Among political party leaders intent on participating in the 2020 Seimas elections, there are several old political wolves. However, even experience in politics might not necessarily bring them success, L. Bielinis notes.
“I believe it won’t work out. Of course, they will try, each one on their path, each one trying to organise an electoral campaign of their own. The older voters will recall them for their past work, imagery and this is not a positive, instead typically a critical view. As for the younger voters, they will be completely uninterested because they are not familiar and unknown,” the professor explained.
Public relations specialist Arijus Katauskas reminds that during every election period, a small part of voters seek new or new-old saviours, new populists and faded politicians exploit this. Namely due to this, A. Katauskas does not dismiss the possibility that in the next Seimas elections, at least a few politicians will return from political oblivion.
“Yes, you can talk about protest votes. But, every politician, under certain circumstances still has chances to gather enough votes in a certain narrow audience that they might manage to enter Seimas. And there they will have some decision making power or opportunity to rise as if a phoenix from the ashes, take senior posts – we’ll see,” A. Katauskas told tv3.lt.

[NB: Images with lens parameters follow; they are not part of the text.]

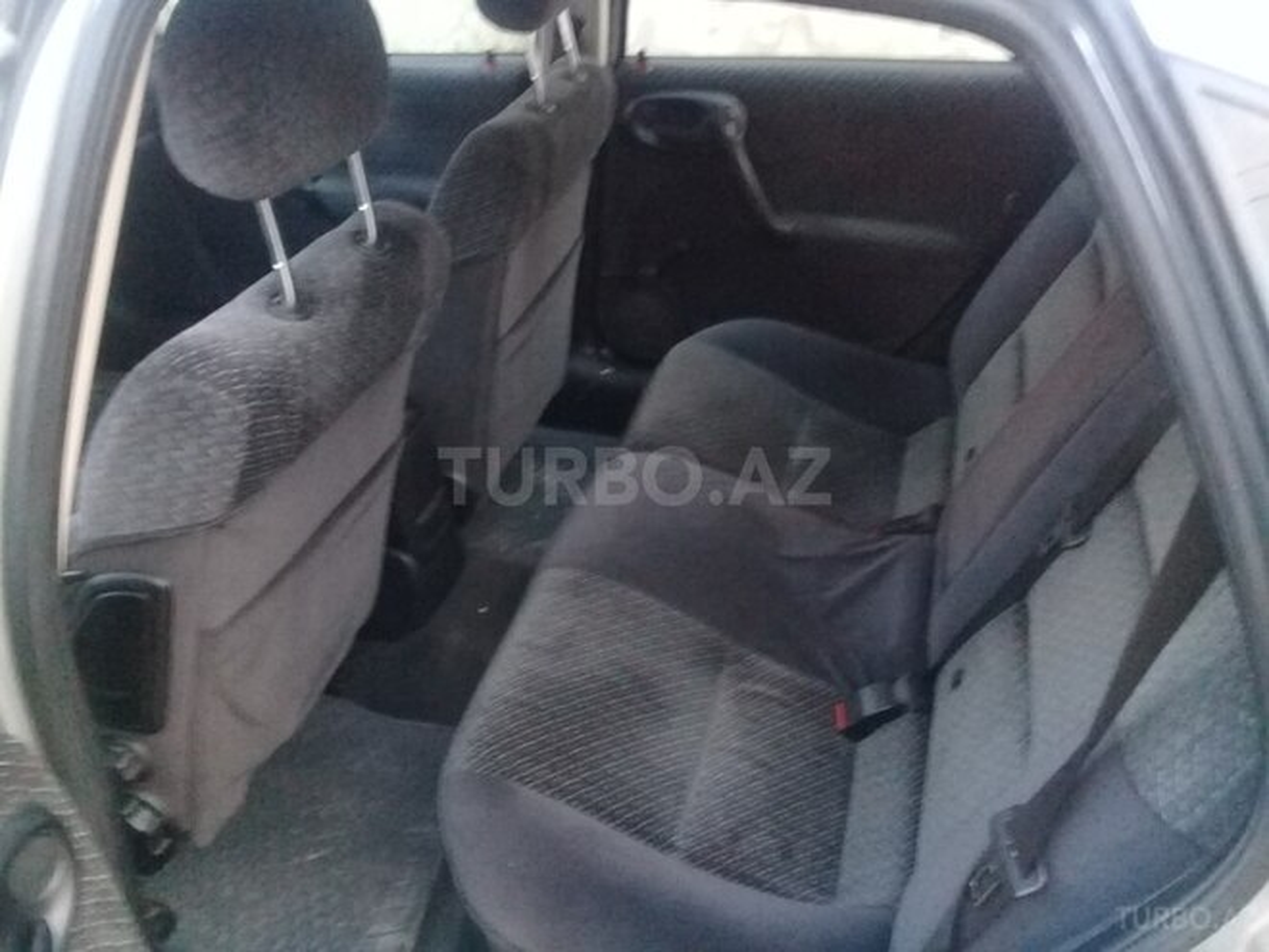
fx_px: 1136
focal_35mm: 31
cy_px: 476
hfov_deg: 58.4
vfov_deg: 45.4
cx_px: 634
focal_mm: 3.3
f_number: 2.2
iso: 500
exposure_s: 1/17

It is clear that after the 2019 presidential elections, Gitanas Nausėda’s concept of the “welfare state” became popular. This can be seen reflected in the names of several new political powers. However, L. Bielinis believes that excessive repetition of the welfare motif not only will not help new political powers but will even hamper them.
All new populists for welfare
“Just the fact that they, one after another, keep repeating the same word as if some spell shows that these political parties’ leaders and organisers lack imagination, creative strength, which would allow them to stand out. Thus indeed, the use of the word “welfare” won’t help them, it will be more of an obstacle because voters will wonder, how does one welfare differ from another. It won’t vary though,” the professor noted.
He is echoed by A. Katauskas, who points out that the president may have popularised the concept of “welfare state”, it was not filled out with content.
“It was not filled out with content, thus granting the opportunity for all politicians to contribute with their content, that is to say – to explain to people, what a welfare state is. We see that the concept of “welfare state” is being used by both traditional and influential politicians, but also by absolutely populist figures,” he commented.
As such, A. Katauskas predicts that during the Seimas elections next year, the “welfare state” will be among the dominant motifs because it sounds appealing and people can place in it their very different wishes and expectations.
“Unless we see someone bring out very aggressive rhetoric, populist content, which will be charged into this whole package, but fails to receive any reaction from other political figures. But yes, in my opinion, this motif has become even anecdotal, factually wasting any serious added value it may have,” A. Katauskas spoke.
The Seimas elections are due in October 2020.